M. Alain Richard. - Je m'en remets à vous sur ce point !

M. Philippe Bonnecarrère, rapporteur. - Je ne suis pas certain, en tout cas, que cette expression latine ait la même signification pour nous. Un allègement est ainsi proposé. Par ailleurs, pour donner suite aux échanges que nous avons eus avec les praticiens du droit, il convient d'élargir la sphère des intérêts protégés et d'aller au-delà de la simple atteinte aux règles de concurrence en prenant en compte celles qui visent l'économie générale, les secteurs intéressés, voire les consommateurs ou l'entreprise plaignante. L'idée sous-jacente à cette démarche est ainsi de reconnaître que l'exclusion d'un opérateur porte atteinte à la concurrence. Nous avons d'ailleurs évoqué ces points 21, 22 et 23 avec Mme Isabelle de Silva qui préside désormais l'Autorité de la concurrence. Si elle valide l'ensemble de nos propositions, elle m'a, en revanche, demandé de faire montre de moins d'enthousiasme sur le point 24 qui porte sur les demandes de mesures provisoires déposées par les entreprises auprès de la Commission lorsqu'elles dénoncent un abus de position dominante. En effet, la commission devrait motiver son refus de prendre des mesures provisoires. Selon Mme de Silva, une telle proposition serait certainement écartée par les commissaires et risquerait de reporter la révision du règlement de 2003. En outre, elle risquerait de figer la procédure, en obligeant la Commission à un acte administratif supplémentaire. C'est la raison pour laquelle je vous propose la suppression du point 24. Enfin, le point 25 demande effectivement à la Commission d'utiliser les mesures provisoires qui sont à sa disposition. Je vous propose de retenir le texte de la proposition ainsi élargie par rapport à ce qu'avait proposé notre collègue, Mme Catherine Morin-Desailly.
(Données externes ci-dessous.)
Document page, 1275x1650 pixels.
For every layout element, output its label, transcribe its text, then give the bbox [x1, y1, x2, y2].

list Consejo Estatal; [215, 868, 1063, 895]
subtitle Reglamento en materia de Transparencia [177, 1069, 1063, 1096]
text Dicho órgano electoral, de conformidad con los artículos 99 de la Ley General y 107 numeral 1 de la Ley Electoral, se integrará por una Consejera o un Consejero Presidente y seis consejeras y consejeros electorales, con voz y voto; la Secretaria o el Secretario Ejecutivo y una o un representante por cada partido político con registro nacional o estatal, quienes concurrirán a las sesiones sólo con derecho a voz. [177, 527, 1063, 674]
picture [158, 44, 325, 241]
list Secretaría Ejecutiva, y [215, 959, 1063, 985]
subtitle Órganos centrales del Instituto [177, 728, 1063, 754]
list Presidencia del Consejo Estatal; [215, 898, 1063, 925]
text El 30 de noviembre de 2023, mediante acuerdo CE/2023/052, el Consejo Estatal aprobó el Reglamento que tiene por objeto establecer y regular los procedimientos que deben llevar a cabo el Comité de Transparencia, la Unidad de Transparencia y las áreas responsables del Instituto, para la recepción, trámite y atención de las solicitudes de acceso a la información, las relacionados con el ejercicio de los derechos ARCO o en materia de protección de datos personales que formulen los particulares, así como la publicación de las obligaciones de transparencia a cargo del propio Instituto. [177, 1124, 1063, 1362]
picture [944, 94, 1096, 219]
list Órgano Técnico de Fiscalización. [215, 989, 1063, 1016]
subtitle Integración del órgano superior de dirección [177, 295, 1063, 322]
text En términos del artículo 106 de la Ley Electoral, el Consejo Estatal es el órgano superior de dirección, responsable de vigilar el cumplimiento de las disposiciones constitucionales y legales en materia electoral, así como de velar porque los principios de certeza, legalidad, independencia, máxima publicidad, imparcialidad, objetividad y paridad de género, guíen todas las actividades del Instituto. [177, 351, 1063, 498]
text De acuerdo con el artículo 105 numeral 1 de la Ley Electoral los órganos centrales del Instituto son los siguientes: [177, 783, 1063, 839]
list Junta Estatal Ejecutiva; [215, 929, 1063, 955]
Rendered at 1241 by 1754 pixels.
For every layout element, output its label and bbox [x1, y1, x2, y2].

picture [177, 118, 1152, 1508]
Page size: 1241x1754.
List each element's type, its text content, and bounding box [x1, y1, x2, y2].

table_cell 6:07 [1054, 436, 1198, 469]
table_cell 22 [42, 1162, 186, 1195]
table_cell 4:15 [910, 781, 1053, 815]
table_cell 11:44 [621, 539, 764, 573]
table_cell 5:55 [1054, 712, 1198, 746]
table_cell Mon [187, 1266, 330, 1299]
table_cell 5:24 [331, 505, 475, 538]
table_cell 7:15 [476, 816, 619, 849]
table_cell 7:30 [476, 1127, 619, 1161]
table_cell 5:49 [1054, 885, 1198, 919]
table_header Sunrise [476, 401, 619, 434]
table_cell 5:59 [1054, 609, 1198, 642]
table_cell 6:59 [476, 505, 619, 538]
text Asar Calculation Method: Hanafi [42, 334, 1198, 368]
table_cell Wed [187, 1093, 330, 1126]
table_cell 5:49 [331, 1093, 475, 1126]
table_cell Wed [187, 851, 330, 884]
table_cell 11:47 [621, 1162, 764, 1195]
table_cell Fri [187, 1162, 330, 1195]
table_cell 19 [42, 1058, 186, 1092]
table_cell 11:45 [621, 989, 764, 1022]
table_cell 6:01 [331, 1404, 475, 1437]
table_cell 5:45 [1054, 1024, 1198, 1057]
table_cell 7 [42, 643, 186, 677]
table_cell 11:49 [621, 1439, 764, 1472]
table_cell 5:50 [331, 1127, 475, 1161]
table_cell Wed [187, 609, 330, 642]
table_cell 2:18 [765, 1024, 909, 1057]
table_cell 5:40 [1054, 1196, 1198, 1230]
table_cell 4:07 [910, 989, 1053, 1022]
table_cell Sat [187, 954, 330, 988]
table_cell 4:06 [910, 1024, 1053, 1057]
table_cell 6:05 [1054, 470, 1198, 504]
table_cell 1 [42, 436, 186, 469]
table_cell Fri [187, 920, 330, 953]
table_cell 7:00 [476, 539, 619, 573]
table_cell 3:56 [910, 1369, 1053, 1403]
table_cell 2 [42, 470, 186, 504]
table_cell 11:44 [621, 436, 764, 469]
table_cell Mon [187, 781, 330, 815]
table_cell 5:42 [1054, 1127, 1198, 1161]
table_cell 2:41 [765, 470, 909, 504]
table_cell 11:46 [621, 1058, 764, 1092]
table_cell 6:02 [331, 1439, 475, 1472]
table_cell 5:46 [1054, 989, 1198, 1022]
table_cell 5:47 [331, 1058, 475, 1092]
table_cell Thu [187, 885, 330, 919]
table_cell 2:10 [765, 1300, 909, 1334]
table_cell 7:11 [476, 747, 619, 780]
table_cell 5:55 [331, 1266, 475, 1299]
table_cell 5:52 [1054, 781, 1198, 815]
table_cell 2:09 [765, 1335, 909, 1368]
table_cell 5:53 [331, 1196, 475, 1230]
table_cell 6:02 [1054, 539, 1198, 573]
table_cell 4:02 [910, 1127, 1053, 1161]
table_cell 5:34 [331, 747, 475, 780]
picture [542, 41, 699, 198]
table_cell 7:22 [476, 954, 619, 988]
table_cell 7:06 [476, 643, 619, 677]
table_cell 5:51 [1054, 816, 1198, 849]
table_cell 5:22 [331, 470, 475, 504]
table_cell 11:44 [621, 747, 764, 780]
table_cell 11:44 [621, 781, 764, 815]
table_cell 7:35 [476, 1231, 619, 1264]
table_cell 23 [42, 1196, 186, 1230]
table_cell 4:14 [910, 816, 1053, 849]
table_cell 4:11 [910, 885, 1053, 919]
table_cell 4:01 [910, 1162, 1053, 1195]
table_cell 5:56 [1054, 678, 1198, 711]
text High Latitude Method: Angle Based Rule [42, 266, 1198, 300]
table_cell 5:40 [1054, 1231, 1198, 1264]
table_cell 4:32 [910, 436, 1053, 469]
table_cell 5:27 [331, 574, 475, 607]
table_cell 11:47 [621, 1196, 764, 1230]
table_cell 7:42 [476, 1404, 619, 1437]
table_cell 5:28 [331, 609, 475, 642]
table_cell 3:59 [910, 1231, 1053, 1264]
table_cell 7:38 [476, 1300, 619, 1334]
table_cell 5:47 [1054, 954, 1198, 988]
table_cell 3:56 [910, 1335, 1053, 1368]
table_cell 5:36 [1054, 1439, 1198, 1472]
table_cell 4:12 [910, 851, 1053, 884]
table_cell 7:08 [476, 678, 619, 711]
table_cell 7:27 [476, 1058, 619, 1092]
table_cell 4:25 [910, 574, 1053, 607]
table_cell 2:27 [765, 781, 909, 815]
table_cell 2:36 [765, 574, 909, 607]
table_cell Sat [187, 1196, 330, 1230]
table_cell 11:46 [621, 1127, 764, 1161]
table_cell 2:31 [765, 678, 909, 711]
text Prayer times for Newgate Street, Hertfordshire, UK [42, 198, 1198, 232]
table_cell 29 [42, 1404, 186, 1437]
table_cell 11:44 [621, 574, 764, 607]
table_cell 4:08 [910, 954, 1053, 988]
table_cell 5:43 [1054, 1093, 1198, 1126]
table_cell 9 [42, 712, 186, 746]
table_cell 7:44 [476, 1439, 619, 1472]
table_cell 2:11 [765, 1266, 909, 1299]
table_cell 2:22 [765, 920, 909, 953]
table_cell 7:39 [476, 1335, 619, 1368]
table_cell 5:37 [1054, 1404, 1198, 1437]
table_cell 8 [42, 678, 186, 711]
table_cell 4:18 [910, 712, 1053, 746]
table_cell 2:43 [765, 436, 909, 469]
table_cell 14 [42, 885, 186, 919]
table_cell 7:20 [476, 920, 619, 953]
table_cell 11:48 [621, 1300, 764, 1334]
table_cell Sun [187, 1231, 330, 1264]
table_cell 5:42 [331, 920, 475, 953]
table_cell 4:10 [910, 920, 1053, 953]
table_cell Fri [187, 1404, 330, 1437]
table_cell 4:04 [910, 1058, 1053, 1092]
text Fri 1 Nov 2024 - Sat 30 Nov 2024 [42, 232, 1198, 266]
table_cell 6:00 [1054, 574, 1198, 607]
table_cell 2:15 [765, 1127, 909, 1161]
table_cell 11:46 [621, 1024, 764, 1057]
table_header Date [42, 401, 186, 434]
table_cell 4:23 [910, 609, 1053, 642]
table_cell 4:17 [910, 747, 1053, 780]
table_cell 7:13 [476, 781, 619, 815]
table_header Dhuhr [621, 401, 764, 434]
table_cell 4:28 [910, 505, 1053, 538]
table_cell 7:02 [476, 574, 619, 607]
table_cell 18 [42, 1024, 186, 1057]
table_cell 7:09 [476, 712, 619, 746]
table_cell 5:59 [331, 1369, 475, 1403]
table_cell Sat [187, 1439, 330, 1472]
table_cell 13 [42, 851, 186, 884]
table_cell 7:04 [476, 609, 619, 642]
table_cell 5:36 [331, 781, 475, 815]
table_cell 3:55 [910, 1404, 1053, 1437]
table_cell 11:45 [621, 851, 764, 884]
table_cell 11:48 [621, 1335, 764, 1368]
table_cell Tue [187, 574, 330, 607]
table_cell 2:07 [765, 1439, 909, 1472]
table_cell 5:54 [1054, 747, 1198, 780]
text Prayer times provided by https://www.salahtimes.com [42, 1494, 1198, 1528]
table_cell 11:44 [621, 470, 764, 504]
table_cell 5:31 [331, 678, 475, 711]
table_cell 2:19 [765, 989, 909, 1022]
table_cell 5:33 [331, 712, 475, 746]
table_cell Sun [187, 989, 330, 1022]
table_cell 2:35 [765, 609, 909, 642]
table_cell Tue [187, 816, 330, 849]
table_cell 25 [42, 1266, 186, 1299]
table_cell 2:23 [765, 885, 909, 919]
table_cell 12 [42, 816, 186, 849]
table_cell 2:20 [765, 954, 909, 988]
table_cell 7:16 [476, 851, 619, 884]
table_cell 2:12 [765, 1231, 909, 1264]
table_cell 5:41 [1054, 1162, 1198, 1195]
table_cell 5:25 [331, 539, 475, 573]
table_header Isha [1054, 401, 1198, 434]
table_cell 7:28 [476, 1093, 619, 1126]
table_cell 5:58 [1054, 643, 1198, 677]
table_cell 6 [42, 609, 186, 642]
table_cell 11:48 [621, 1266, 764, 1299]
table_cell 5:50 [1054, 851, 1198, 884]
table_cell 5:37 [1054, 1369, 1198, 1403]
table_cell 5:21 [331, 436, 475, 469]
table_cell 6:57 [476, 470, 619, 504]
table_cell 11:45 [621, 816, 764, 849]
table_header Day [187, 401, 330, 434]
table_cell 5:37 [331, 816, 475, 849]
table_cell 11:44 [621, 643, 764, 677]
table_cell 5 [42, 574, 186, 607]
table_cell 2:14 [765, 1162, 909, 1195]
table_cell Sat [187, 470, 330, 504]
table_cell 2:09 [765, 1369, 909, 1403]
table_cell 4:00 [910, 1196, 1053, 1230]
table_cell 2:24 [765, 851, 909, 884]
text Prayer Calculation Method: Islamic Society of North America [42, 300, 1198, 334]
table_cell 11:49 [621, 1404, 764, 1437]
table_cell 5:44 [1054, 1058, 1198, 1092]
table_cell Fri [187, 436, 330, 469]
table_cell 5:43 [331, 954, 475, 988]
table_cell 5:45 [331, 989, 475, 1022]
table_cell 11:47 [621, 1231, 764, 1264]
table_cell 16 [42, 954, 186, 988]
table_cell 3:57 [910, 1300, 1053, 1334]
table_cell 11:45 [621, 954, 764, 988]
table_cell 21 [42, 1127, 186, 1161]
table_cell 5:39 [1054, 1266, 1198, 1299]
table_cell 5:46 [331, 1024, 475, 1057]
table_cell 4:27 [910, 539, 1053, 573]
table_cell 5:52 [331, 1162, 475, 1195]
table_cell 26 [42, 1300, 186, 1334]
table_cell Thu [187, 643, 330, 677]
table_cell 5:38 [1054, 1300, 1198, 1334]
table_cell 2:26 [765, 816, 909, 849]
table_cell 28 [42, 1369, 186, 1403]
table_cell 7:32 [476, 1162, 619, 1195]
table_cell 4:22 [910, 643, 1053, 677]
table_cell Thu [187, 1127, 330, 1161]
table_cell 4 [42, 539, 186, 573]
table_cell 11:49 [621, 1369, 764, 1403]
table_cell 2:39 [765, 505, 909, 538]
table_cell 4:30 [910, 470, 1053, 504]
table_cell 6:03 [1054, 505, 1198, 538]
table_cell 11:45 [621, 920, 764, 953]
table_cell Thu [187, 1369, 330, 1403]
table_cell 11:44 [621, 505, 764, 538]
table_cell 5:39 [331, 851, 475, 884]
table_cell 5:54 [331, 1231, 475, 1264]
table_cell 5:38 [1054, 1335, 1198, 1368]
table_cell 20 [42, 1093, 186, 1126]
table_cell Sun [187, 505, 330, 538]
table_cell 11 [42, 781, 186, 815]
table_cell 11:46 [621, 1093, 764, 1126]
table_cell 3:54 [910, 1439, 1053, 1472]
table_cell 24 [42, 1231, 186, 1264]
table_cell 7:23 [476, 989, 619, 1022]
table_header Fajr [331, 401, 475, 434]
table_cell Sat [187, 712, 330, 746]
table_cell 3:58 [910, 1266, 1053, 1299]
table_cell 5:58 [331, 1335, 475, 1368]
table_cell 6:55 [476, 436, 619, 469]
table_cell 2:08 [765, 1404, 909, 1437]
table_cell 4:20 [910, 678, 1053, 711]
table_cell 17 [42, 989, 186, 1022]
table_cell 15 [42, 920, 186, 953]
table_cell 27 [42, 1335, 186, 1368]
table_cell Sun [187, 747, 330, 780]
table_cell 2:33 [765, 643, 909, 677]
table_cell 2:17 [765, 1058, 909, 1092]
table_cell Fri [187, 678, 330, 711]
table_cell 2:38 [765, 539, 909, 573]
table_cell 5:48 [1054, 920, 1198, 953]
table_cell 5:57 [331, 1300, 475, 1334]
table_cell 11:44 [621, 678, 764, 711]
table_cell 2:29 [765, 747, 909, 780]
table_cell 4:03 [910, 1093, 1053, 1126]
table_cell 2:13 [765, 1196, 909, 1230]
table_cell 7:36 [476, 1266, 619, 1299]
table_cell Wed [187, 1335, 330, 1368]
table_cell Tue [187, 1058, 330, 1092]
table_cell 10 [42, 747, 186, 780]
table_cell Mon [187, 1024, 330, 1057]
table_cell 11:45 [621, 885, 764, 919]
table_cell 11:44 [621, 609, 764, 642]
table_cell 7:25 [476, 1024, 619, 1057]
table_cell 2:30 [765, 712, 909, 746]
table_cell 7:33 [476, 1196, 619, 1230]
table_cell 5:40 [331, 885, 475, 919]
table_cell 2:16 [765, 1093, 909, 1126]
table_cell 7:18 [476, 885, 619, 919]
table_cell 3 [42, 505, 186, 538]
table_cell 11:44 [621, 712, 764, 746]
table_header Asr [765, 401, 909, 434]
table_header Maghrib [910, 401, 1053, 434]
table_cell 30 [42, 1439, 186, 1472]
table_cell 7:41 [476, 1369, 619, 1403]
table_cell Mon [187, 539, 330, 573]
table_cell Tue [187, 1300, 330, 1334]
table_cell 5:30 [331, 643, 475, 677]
M. Jean Bizet, président. - En enlevant le point 24 ?

M. Philippe Bonnecarrère, rapporteur. - Tout à fait.

M. Jean Bizet, président. - Monsieur le Rapporteur, je souhaiterais que nous ayons également un dialogue avec Mme de Silva sur ces questions, comme nous l'avons fait, du reste, avec son prédécesseur. De tels échanges ne peuvent que contribuer à faire bouger les lignes sur des questions comme celle qui nous occupe aujourd'hui !

M. Alain Richard. - J'imagine que les réticences exprimées par Mme de Silva s'expliquent par le risque d'effets collatéraux !

M. Jean Bizet, président. - Je vous remercie, Monsieur le Rapporteur, pour la qualité de vos explications. Je pense que chacune et chacun d'entre vous a approuvé cette proposition de résolution. Je me propose, au nom de la commission, d'adresser le rapport au président Juncker. En outre, je vous propose de demander que ce sujet soit débattu aux prochaines COSAC, et notamment celle qui se déroulera en novembre prochain, sous présidence estonienne. Outre le numérique, il faut aussi s'intéresser à l'intelligence artificielle qui, comme le souligne le dernier rapport de l'OPECST, bouleverse nos vies. Notre commission est ainsi dans la réactivité face à des sujets qui vont bouleverser le quotidien de nos concitoyens.